Eccellenza! Eccellenza!
Nel dibattito assurdo e un po’ grottesco sul futuro (istituzionale) del Cardiocentro, farcito di enfasi e superlativi, una parola ricorre più di tutte: eccellenza. Ormai mette i brividi, non se ne può più. L’eccellenza è il più alto livello qualitativo raggiungibile che rasenta la perfezione. Eccellenza è anche un titolo onorifico medievale riservato a sovrani ed alti prelati. Ma in questo Cantone, con un passato di baliaggi non così lontano, la parola eccellenza riecheggia nei nostri corridoi più che in quelli del Vaticano, come sentenziò con una folgorante battuta l’amico patologo Prof. Mazzucchelli alla prima giornata (...)

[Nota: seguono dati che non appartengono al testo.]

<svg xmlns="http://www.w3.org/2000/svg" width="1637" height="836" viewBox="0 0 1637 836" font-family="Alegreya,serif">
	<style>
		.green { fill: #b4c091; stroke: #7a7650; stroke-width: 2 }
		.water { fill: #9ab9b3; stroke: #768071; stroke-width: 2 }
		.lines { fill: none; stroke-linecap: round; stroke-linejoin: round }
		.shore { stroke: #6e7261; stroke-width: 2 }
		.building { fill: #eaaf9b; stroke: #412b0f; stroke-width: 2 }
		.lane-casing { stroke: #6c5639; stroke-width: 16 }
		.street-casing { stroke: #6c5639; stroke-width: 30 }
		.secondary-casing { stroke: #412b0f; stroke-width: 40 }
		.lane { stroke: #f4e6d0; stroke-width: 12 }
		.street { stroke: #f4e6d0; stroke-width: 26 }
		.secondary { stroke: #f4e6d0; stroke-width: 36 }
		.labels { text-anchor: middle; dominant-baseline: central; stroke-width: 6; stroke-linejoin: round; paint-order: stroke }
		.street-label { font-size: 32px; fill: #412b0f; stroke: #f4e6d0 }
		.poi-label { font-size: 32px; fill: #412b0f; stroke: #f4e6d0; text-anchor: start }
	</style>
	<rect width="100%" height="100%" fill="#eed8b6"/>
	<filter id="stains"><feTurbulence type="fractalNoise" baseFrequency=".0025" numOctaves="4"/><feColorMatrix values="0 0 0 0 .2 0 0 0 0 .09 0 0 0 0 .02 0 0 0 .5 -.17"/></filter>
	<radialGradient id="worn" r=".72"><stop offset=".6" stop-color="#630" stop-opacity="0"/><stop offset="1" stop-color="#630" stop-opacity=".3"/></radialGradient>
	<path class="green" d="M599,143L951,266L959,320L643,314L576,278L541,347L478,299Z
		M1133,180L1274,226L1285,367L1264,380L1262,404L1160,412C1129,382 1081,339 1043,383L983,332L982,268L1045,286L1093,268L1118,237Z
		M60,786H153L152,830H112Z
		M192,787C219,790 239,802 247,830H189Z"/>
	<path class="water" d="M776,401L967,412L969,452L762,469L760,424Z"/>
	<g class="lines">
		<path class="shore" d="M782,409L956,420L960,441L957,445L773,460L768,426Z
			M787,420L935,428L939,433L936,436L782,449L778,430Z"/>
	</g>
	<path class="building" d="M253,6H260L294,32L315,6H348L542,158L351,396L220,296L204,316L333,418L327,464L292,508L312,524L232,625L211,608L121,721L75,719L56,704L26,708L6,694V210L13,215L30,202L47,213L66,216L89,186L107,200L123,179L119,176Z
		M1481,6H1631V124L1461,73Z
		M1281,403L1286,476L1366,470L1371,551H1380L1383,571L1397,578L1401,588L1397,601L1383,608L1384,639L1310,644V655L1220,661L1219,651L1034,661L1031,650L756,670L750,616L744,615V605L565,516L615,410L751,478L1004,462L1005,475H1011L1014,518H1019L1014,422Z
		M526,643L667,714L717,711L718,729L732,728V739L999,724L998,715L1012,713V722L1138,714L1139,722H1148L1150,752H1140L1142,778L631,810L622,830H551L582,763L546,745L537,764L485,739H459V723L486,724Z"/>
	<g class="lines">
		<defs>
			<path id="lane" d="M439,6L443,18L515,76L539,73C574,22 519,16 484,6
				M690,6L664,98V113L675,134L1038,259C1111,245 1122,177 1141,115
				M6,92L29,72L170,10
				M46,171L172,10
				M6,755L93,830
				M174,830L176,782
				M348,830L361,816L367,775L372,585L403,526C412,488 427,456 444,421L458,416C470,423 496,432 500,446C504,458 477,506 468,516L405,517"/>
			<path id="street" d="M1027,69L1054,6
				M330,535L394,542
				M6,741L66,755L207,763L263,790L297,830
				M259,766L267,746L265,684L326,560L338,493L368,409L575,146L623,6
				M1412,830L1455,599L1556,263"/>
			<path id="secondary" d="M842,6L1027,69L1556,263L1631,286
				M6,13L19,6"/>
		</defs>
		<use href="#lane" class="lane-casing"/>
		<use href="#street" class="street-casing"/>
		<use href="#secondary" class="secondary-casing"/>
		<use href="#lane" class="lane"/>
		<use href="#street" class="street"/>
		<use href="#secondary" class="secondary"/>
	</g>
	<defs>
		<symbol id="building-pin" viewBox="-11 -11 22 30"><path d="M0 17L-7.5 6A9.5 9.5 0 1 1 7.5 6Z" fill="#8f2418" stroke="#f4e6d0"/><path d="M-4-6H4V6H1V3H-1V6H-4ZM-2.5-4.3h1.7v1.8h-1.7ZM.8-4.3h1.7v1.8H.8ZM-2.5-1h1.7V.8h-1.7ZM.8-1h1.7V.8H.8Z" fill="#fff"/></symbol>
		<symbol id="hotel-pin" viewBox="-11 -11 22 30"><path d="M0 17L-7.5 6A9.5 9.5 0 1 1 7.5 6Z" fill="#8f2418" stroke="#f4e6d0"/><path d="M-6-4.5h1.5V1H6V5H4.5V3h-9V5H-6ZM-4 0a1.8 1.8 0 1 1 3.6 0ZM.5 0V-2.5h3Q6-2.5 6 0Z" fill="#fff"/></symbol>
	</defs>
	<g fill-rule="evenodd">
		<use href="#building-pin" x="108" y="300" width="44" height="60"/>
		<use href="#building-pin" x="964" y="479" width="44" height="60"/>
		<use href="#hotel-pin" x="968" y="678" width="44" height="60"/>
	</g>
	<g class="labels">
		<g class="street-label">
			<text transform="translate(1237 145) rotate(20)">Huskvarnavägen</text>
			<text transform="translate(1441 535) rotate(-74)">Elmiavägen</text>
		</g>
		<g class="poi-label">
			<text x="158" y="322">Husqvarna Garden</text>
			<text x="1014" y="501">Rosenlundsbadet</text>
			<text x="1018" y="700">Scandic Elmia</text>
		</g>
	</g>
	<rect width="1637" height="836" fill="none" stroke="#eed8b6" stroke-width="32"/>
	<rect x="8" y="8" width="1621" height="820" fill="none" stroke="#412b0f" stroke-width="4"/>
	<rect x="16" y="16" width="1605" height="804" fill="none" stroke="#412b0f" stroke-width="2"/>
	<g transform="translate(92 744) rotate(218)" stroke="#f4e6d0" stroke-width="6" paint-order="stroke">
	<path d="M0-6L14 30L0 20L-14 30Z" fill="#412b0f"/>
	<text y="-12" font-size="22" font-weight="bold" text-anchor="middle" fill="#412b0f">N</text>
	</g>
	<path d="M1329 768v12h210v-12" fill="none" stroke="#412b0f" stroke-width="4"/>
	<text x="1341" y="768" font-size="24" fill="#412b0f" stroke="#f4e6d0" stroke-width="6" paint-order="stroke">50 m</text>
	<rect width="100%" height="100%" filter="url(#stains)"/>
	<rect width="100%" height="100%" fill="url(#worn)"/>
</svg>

Segue dalla Prima (...) della ricerca clinica della Svizzera italiana. Capolavoro di eccellenza, eccellenza sanitaria, collaborazioni eccellenti non sono solo slogan dei tifosi del Cardiocentro (Cct); anche i comunicati dell’Ente Ospedaliero Cantonale (Eoc), in profumo universitario di Master Medical School, diventano sempre più pomposi. In questo clima di euforia generale politici e dirigenti annunciano solennemente tutte queste nostre “eccellll…enze”, deformando la bocca come nell’“Urlo” di Munch. Altra parola… da urlo: centro. Cardiocentro, Neurocentro… è tutto un proliferare di centri medici, centri pediatrici, centri di competenza e centri di… eccellenza (sigh!). Sì, in effetti siamo molto egocentrici, siamo l’ombelico del mondo, che è il nostro nuovo… baricentro! Nello scontro tra Cct ed Eoc, in un rinnovato clima da guerra fredda, rullano i tamburi con grandi titoli sui giornali in occasione di ogni acquisto di una nuova e costosa apparecchiatura, di ogni pubblicazione scientifica e di ogni titolo accademico o altra onorificenza. Molte medaglie (e alcune patacche) da appiccicare in bella mostra al camice bianco, da fare invidia ai generali della vecchia Unione Sovietica. “Dottor Professor truffatore imbroglione” cantava il grande Fabrizio De André nel suo “Un medico”.
Basta con le autocelebrazioni
Finiamola tutti quanti con queste stucchevoli autocelebrazioni. Non dico di coprirsi il capo di cenere, ma neppure d’incenso e di corone d’alloro. “In medio stat virtus” dicevano saggiamente i filosofi latini. L’orgoglio e l’entusiasmo per i traguardi della medicina sono legittimi, ma vanno temperati, senza cullarci nell’illusione di una medicina onnipotente, tecnologica e infallibile. Sappiamo invece che molte malattie sono tuttora inguaribili, che anche in Svizzera si può ancora morire d’influenza stagionale o di polmonite, che dolore e sofferenza non sono scomparsi dai nostri ospedali, che lasciamo diverse “vittime collaterali” sulla scia dei nostri interventi terapeutici… Stiamo quindi con i piedi per terra e ricordiamoci la fine di Icaro quando volò troppo in alto. Invece d’intrattenere pubblicamente questo pietoso e dispendioso combattimento di galli – o meglio di pavoni – dovremmo finalmente unire le forze dei nostri piccoli ospedali, istituti e centri. Cercando di fare ognuno del proprio meglio nella cura del malato e, secondo possibilità, di dare eventualmente anche un piccolo contributo alla scienza. Senza squillare ogni volta la tromba. Ricordandoci piuttosto di valori preziosi come la modestia e la sobrietà. Detto con le parole di Igino Ugo Tarchetti in Fosca “la virtù non ha fiori, ma ha frutti”.